Stored data entries
+++

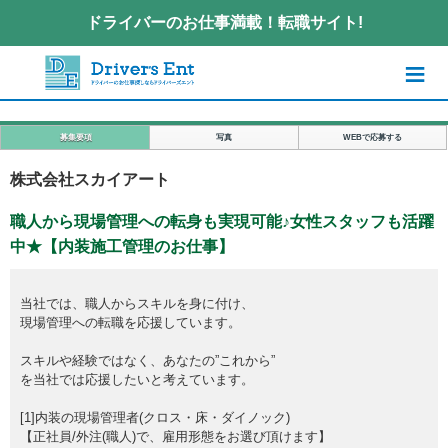
ドライバーのお仕事満載！転職サイト!
≡
募集要項
写真
WEBで応募する
株式会社スカイアート
職人から現場管理への転身も実現可能♪女性スタッフも活躍
中★【内装施工管理のお仕事】
当社では、職人からスキルを身に付け、
現場管理への転職を応援しています。
スキルや経験ではなく、あなたの”これから”
を当社では応援したいと考えています。
[1]内装の現場管理者(クロス・床・ダイノック)
【正社員/外注(職人)で、雇用形態をお選び頂けます】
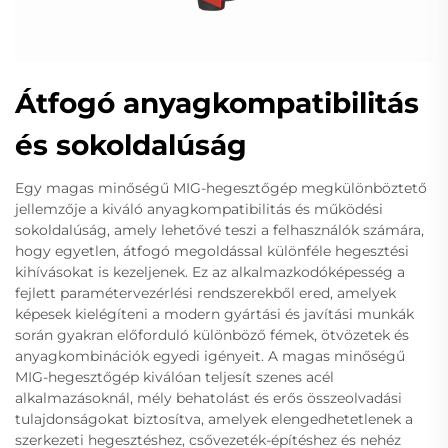
Átfogó anyagkompatibilitás
és sokoldalúság
Egy magas minőségű MIG-hegesztőgép megkülönböztető
jellemzője a kiváló anyagkompatibilitás és működési
sokoldalúság, amely lehetővé teszi a felhasználók számára,
hogy egyetlen, átfogó megoldással különféle hegesztési
kihívásokat is kezeljenek. Ez az alkalmazkodóképesség a
fejlett paramétervezérlési rendszerekből ered, amelyek
képesek kielégíteni a modern gyártási és javítási munkák
során gyakran előforduló különböző fémek, ötvözetek és
anyagkombinációk egyedi igényeit. A magas minőségű
MIG-hegesztőgép kiválóan teljesít szenes acél
alkalmazásoknál, mély behatolást és erős összeolvadási
tulajdonságokat biztosítva, amelyek elengedhetetlenek a
szerkezeti hegesztéshez, csővezeték-építéshez és nehéz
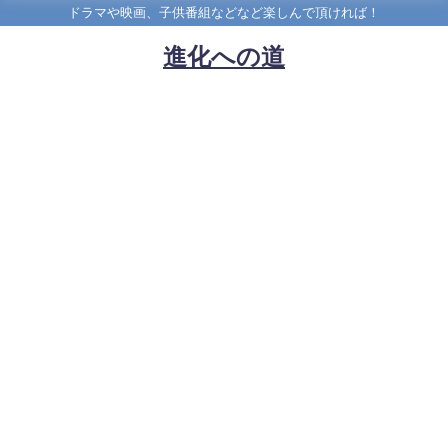
ドラマや映画、子供番組などなど楽しんで頂ければ！
進化への道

+++

Output exactly the lines above, from the line with "現場管理への転職を応援しています。" to the line with "Egy magas minőségű", both included; skip the pictures.

■ Solution:
現場管理への転職を応援しています。
スキルや経験ではなく、あなたの”これから”
を当社では応援したいと考えています。
[1]内装の現場管理者(クロス・床・ダイノック)
【正社員/外注(職人)で、雇用形態をお選び頂けます】
Átfogó anyagkompatibilitás
és sokoldalúság
Egy magas minőségű MIG-hegesztőgép megkülönböztető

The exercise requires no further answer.